DOCUMENT EXCERPT:
White Employee Wins Racial-Discrimination Lawsuit
Racist emails, gender discrimination and unlawful terminations—read about these and other recent court rulings.
White supervisor fired for racial email has valid discrimination case over unequal discipline. A white supervisor received and then forwarded to others in the company a racial email titled "Why There Are No Black NASCAR Drivers." It contained a series of derogatory stereotypes of Blacks. The supervisor was fired for violating the company's anti-harassment and improper-computer-use policies. He sued under Title VII, claiming that the discharge was racially discriminatory. The court agreed that he had a valid case because, in the same time frame, several Black employees had been using company email to circulate "How to Dance Like a White Guy!" It contained a series of derogatory terms and stereotyped characterizations of white men. However, these employees only received short-term suspensions for violation of the harassment and computer policies. There was an appearance of racial disparity in the issuing of discipline for virtually the same infraction. Smith v. Lockheed-Martin Corp. (11th Cir., 2011).
EEOC ordered to pay employer's legal fees because of frivolous case. The EEOC mounted a nationwide class-action lawsuit alleging that a large employer had a hiring policy with an adverse impact on Blacks. The alleged policy involved improper consideration of arrest-conviction records. However, during the discovery process, the company provided clear evidence that no such policy existed, and it had actually hired a large percentage of the people the EEOC accused it of rejecting. Nonetheless, the EEOC continued to pursue the case for two more years, requiring the company to expend great sums on the defense. The court ruled that the EEOC should pay all those costs and fees from the point it clearly should have known its case was without foundation, and the continuation of the case from that point was frivolous EEOC v. Peoplemark, Inc. (W.D. Michigan, 2011).

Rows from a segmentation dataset

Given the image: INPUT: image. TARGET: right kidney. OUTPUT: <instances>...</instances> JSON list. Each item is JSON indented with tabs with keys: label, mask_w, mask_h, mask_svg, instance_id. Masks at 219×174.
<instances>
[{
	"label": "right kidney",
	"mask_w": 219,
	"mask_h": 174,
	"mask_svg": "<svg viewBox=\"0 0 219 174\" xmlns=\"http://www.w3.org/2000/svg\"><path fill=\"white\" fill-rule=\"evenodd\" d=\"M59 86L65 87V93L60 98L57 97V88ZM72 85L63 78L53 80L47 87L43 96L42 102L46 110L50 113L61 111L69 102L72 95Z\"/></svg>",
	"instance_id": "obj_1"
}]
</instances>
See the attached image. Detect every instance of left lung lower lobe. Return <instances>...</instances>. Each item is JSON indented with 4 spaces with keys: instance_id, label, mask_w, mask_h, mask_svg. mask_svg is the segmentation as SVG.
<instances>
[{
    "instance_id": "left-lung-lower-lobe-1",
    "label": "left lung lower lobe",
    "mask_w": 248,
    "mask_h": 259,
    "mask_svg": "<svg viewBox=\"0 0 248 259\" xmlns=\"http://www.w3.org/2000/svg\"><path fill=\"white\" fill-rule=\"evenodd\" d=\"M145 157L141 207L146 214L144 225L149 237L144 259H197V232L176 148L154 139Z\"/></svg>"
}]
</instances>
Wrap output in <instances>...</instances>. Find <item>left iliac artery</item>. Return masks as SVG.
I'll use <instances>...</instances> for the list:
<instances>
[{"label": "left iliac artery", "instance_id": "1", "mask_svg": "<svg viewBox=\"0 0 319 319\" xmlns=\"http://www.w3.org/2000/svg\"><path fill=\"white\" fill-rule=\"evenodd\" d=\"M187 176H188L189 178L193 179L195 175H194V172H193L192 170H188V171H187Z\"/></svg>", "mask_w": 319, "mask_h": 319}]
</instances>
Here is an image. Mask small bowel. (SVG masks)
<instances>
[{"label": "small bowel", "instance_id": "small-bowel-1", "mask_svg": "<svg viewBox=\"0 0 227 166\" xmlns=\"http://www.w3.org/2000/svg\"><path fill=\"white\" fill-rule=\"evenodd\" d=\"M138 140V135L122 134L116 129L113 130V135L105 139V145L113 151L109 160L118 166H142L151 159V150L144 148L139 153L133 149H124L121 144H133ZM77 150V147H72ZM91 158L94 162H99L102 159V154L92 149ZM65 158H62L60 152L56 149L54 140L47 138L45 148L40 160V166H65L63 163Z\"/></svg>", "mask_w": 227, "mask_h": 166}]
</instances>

TASKS AND EXERCISES:
**1)** According to the court rulings article, which company policies was the white supervisor fired for violating?
**2)** Decide whether each statement agrees with the court rulings article, answering yes or no and quoting the deciding words: (a) The Black employees who circulated "How to Dance Like a White Guy!" were fired. (b) The EEOC's lawsuit involved an alleged policy about arrest-conviction records. (c) The EEOC dropped its case as soon as the company showed no such policy existed.
**3)** Please write the next part of the court rulings article, picking up after its final sentence.

SET OF ANSWERS:
**1)** The company's anti-harassment and improper-computer-use policies.

**2)**
(a) No: "these employees only received short-term suspensions for violation of the harassment and computer policies."
(b) Yes: "The alleged policy involved improper consideration of arrest-conviction records."
(c) No: "the EEOC continued to pursue the case for two more years"

**3)**
No policy/no training dooms company to liability. A male ironworker won a Title VII gender-stereotyping harassment case. The supervisor on a bridge-construction project thought the employee acted too "feminine" and not "rough enough for an ironworker." He then engaged in a series of abusive comments and sexual taunts and exposed himself to the worker. When the employee complained, the company transferred him to a lower-paying job that was slated for layoff—and then laid him off. The company had no policy prohibiting harassment and had given no training to its supervisors regarding their duty to prevent harassment. A jury gave a half-million-dollar verdict to the ironworker. EEOC v. Boh Brothers Construction Co. (E.D. Louisiana, 2011).
Female concrete tester promoted more slowly than all men. A federal concrete- and soil-testing technician was hired first, yet promoted only after virtually all of the later-hired male technicians. She filed suit under the Equal Pay Act. The U.S. Bureau of Reclamation claimed that she had performance problems that delayed her advancement; however, it presented no tangible evidence to back that claim, and the court found the defense to be suspicious and found a valid cause of action for unequal pay because of gender-based slow promotion. Lee v. Salazan (D. Utah, 2011).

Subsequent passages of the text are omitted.